Carl Vogt (1864), who, like so many other zoologists then and since, was led to study anthropology, pointed out that “the ape-type does not culminate in one, but in three, anthropoid apes.” On examining the species of mankind and their history, he arrived at similar results (see also p. [66]).
In the second volume of his Generelle Morphologie (1866) Haeckel applied the theory of evolution to the whole organic kingdom, including man, and drew up the first “genealogical trees.” This attempt was improved and treated in a more popular form in his Natural History of Creation (1868), and again in the Evolution of Man (1879), an enlarged edition of which was published in 1905.
There is now a practical agreement among zoologists and anthropologists that man is included in one of several families that constitute the sub-order Anthropoidea of the order Primates.
As has previously been mentioned, the discovery of Pithecanthropus raised great discussions, some of which were concerning the exact position of man with regard to the various higher apes. It is now generally admitted that Pithecanthropus may be regarded as a member of a separate family of the Anthropoidea, the Pithecanthropidæ, between the Simiidæ and the Hominidæ. The re-examination of the previously known skulls of palæolithic age, and the discovery of fresh specimens in recent years, have re-opened the question whether the genus Homo contains more than the one species, H. Sapiens. Duckworth[[79]] (1904) has given a careful summary of the morphological characters of the Neanderthal, Spy, and Krapina remains, and states as his opinion that “the individuals thus characterised are associated in a group specifically distinct from the modern Hominidæ, to which the name Homo primigenius or Homo neanderthalensis has been applied.”[[80]]
[79]. L.c. pp. 520-542; cf. also Man, 1902, p. 186.
[80]. See also W. J. Sollas, Phil. Trans. Roy. Soc., B. 199, 1907, p. 281.
Those authors who describe and classify the various races and peoples of mankind at the same time indicate their geographical distribution, and in some instances notify some of the shiftings and migrations that have taken place. Many maps have been prepared to illustrate the human distribution in whole or in part, and these are to be found in various memoirs and books. An atlas such as Dr. G. Gerland’s Atlas der Völkerkunde (1892) summarises a vast amount of information.
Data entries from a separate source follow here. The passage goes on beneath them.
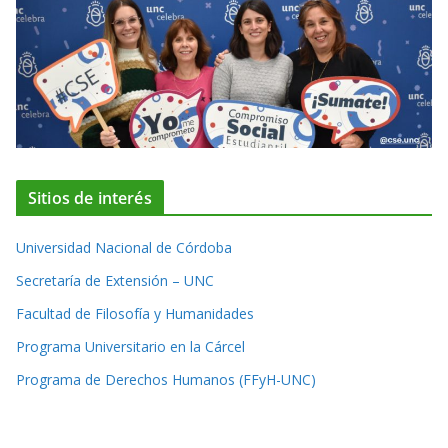
Sitios de interés
Universidad Nacional de Córdoba
Secretaría de Extensión – UNC
Facultad de Filosofía y Humanidades
Programa Universitario en la Cárcel
Programa de Derechos Humanos (FFyH-UNC)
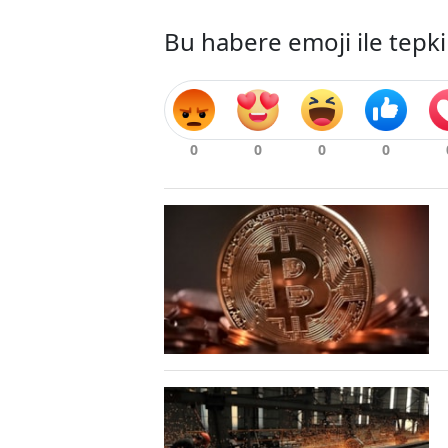
Bu habere emoji ile tepki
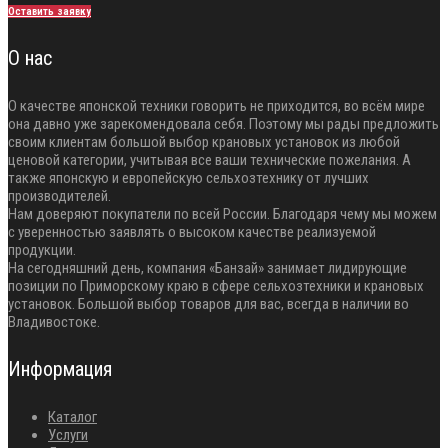
Оставить заявку
О нас
О качестве японской техники говорить не приходится, во всём мире
она давно уже зарекомендовала себя. Поэтому мы рады предложить
своим клиентам большой выбор крановых установок из любой
ценовой категории, учитывая все ваши технические пожелания. А
также японскую и европейскую сельхозтехнику от лучших
производителей.
Нам доверяют покупатели по всей России. Благодаря чему мы можем
с уверенностью заявлять о высоком качестве реализуемой
продукции.
На сегодняшний день, компания «Банзай» занимает лидирующие
позиции по Приморскому краю в сфере сельхозтехники и крановых
установок. Большой выбор товаров для вас, всегда в наличии во
Владивостоке.
Информация
Каталог
Услуги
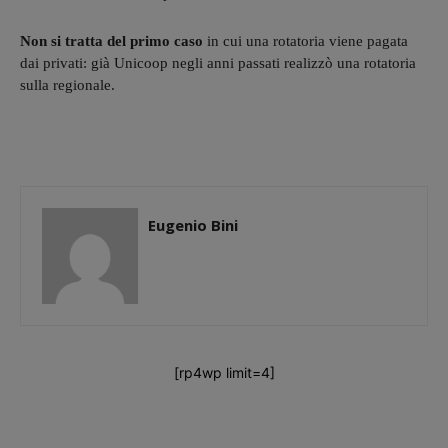
Non si tratta del primo caso
in cui una rotatoria viene pagata
dai privati: già Unicoop negli anni passati realizzò una rotatoria
sulla regionale.
Eugenio Bini
[rp4wp limit=4]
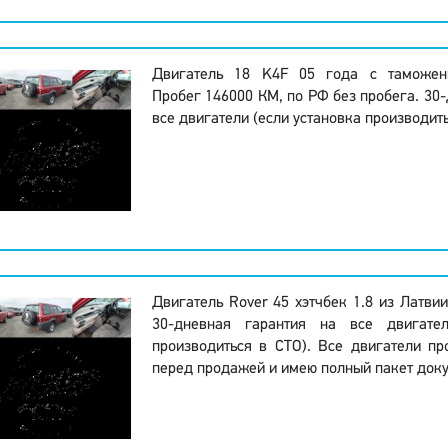
Двигатель 18 K4F 05 года с таможен
Пробег 146000 КМ, по РФ без пробега. 30-
все двигатели (если установка производить
Двигатель Rover 45 хэтчбек 1.8 из Латвии
30-дневная гарантия на все двигател
производиться в СТО). Все двигатели пр
перед продажей и имею полный пакет доку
Our knowledge is very imperfect concerning the movements of mankind. Historical records give some information on the subject. A certain amount has been gleaned from traditional sources, but doubtless much more remains to be garnered. The spoils of the archæologist afford important data, but there are immense tracts of country which are yet totally unexplored, or very imperfectly investigated. All shiftings of peoples are mainly controlled by climatic and geographical conditions; but these are continually varying, and it is the business of the geographer and geologist to indicate what these have probably been at various periods since the appearance of man on this earth. It is not too much to say that, when maps have been prepared which indicate these various changes, great light will be thrown upon the early history of mankind.